“Eu sou a porta. Se alguém entrar por mim, será salvo” (Jo 10, 9)
A Santa Sé, por meio da Secretaria de Estado do Vaticano, tem a honra de comunicar ao clero, aos fiéis e a todas as nações que, por disposição de Sua Santidade, o Papa Urbano, a Abertura da Porta Santa na Capela Paulina marcará solenemente o início do Ano Santo da Esperança, conduzindo a Igreja e o mundo a um tempo de graça, renovação espiritual e conversão.
O SIGNIFICADO DA ABERTURA DA PORTA SANTA
A tradição da Porta Santa remonta aos primórdios dos jubileus, sendo um símbolo visível da misericórdia divina e do caminho que conduz à salvação. Como Cristo é a porta da graça e da reconciliação, a abertura deste limiar sagrado recorda a todos que a Igreja é o instrumento pelo qual Deus convida a humanidade ao perdão e à santidade.
A cada Ano Santo, ao transpor esta porta, os fiéis são chamados a uma peregrinação interior, abandonando o pecado e renovando a fé, na certeza de que Deus sempre oferece novas oportunidades de conversão e santificação.
A CAPELA PAULINA: UM LOCAL DE PROFUNDA ESPIRITUALIDADE
Este ano, por especial determinação do Santo Padre, a Capela Paulina será o local da solene abertura da Porta Santa. Esta escolha reveste-se de singular significado, pois a Capela Paulina, situada no coração do Palácio Apostólico, é um espaço de recolhimento e oração reservado ao Sucessor de Pedro e aos momentos mais sublimes da vida espiritual da Sé Apostólica.
Consagrada a São Paulo Apóstolo, esta Capela evoca o testemunho do Apóstolo das Nações, cuja conversão no caminho de Damasco (cf. At 9, 1-19) nos ensina que a graça divina pode transformar até os corações mais endurecidos, conduzindo-os ao esplendor da verdade.

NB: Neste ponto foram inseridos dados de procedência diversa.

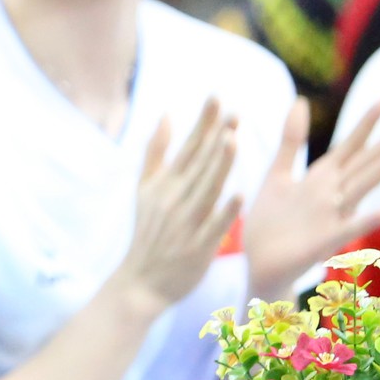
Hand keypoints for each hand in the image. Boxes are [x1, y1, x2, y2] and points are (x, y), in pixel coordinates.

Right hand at [111, 100, 237, 314]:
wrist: (140, 281)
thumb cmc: (148, 232)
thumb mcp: (144, 189)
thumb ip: (156, 152)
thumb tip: (166, 114)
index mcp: (164, 183)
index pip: (187, 146)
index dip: (203, 122)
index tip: (217, 97)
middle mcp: (174, 199)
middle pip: (199, 163)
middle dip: (216, 136)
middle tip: (234, 111)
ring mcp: (186, 223)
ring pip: (207, 189)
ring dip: (220, 165)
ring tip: (232, 139)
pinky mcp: (197, 248)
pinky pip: (214, 227)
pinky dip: (225, 211)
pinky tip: (238, 193)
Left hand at [242, 99, 379, 298]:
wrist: (258, 263)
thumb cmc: (271, 221)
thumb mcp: (278, 173)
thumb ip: (292, 140)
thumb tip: (301, 100)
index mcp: (322, 179)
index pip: (349, 146)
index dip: (366, 124)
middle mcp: (332, 196)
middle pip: (363, 164)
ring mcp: (331, 218)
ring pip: (360, 189)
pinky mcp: (323, 242)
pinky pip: (347, 230)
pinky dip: (365, 220)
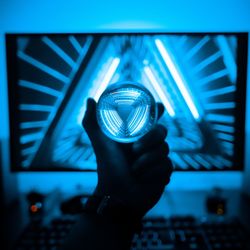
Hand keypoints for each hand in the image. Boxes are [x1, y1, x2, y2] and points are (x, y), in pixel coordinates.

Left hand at [82, 98, 172, 216]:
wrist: (117, 195)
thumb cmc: (108, 167)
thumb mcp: (100, 143)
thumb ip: (92, 121)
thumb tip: (90, 99)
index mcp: (136, 136)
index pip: (151, 118)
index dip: (157, 111)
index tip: (159, 107)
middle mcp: (148, 144)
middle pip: (161, 131)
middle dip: (150, 139)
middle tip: (135, 150)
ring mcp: (157, 158)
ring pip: (165, 150)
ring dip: (147, 161)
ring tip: (134, 169)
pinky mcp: (164, 171)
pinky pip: (167, 166)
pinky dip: (152, 173)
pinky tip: (142, 178)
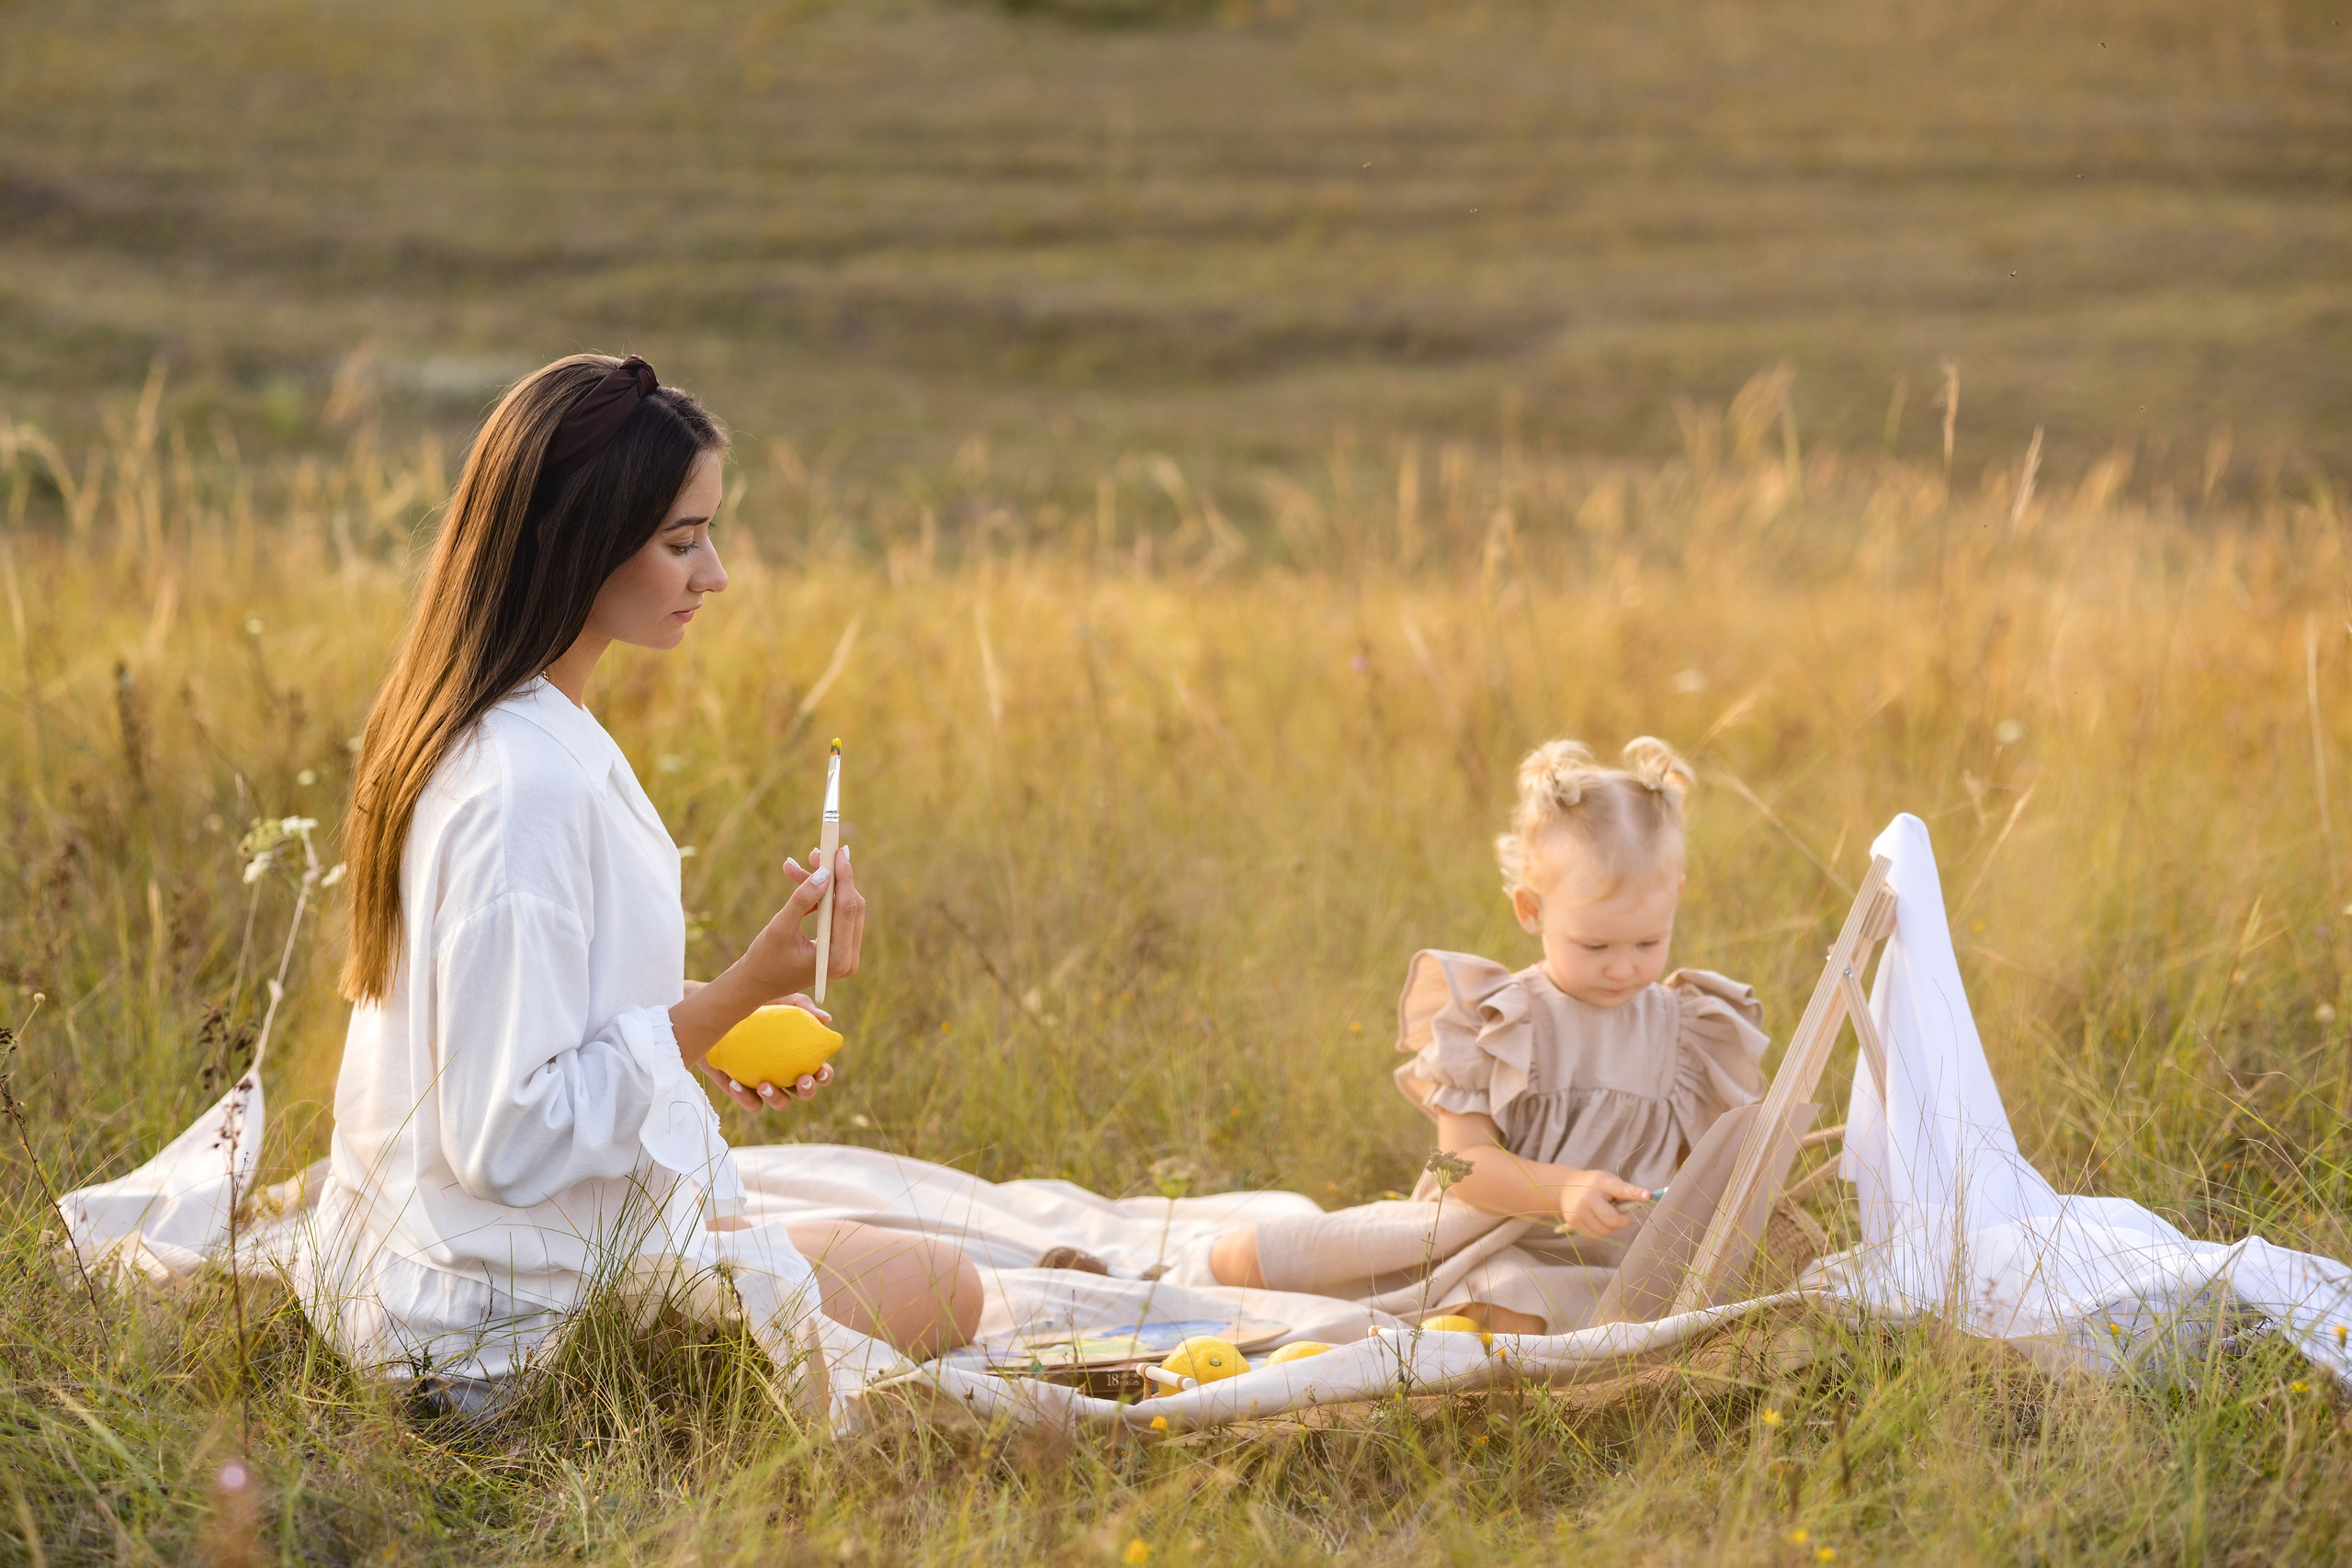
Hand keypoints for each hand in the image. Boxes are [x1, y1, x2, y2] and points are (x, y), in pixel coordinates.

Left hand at [698, 993, 835, 1110]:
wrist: (715, 1012)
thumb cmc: (752, 1005)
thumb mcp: (776, 998)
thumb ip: (801, 1005)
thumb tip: (826, 1019)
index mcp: (798, 1055)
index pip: (819, 1071)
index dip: (825, 1075)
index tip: (820, 1068)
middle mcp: (784, 1072)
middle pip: (804, 1092)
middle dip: (808, 1090)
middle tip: (801, 1079)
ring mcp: (764, 1083)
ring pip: (780, 1102)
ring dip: (777, 1098)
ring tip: (764, 1084)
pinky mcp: (742, 1090)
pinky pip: (750, 1102)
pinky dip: (746, 1097)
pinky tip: (736, 1083)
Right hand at [736, 846, 865, 997]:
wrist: (757, 983)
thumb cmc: (765, 959)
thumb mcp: (780, 927)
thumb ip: (801, 900)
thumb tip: (824, 873)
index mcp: (837, 958)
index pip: (848, 910)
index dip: (844, 877)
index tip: (838, 851)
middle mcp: (848, 958)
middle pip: (850, 906)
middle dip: (832, 877)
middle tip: (815, 853)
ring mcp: (846, 954)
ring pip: (842, 907)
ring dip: (822, 885)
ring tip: (795, 866)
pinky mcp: (839, 947)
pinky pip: (835, 914)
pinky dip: (819, 897)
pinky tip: (799, 880)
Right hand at [1555, 1169, 1652, 1236]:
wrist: (1566, 1187)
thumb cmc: (1594, 1185)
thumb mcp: (1608, 1181)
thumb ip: (1625, 1191)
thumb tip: (1645, 1198)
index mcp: (1600, 1182)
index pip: (1620, 1189)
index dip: (1634, 1193)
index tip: (1648, 1196)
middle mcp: (1587, 1196)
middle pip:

Aqui, diante dos sagrados afrescos que narram a vitória da fé sobre as trevas, a Igreja abrirá as portas da misericórdia e da esperança, chamando todos os homens e mulheres de boa vontade a ingressarem no tempo jubilar com humildade e confiança na graça de Deus.
UM TEMPO DE GRAÇA PARA A IGREJA E PARA O MUNDO
A Abertura da Porta Santa na Capela Paulina não é apenas um ato litúrgico solene, mas um convite universal à reconciliação, à unidade e à renovação espiritual. Neste tempo sagrado, a Igreja conclama todos os seus filhos a intensificarem a oração, a penitência e as obras de caridade, para que este jubileu seja verdadeiramente um instrumento de renovação para a sociedade e para cada coração.
Como nos exorta o Apóstolo: "Reconciliai-vos com Deus" (2Cor 5, 20), que esta Porta Santa, aberta no coração da Igreja, seja símbolo do chamado divino para todos os povos, recordando que, em Cristo, toda a humanidade é convidada a atravessar o umbral da misericórdia e a encontrar a paz que somente Deus pode conceder.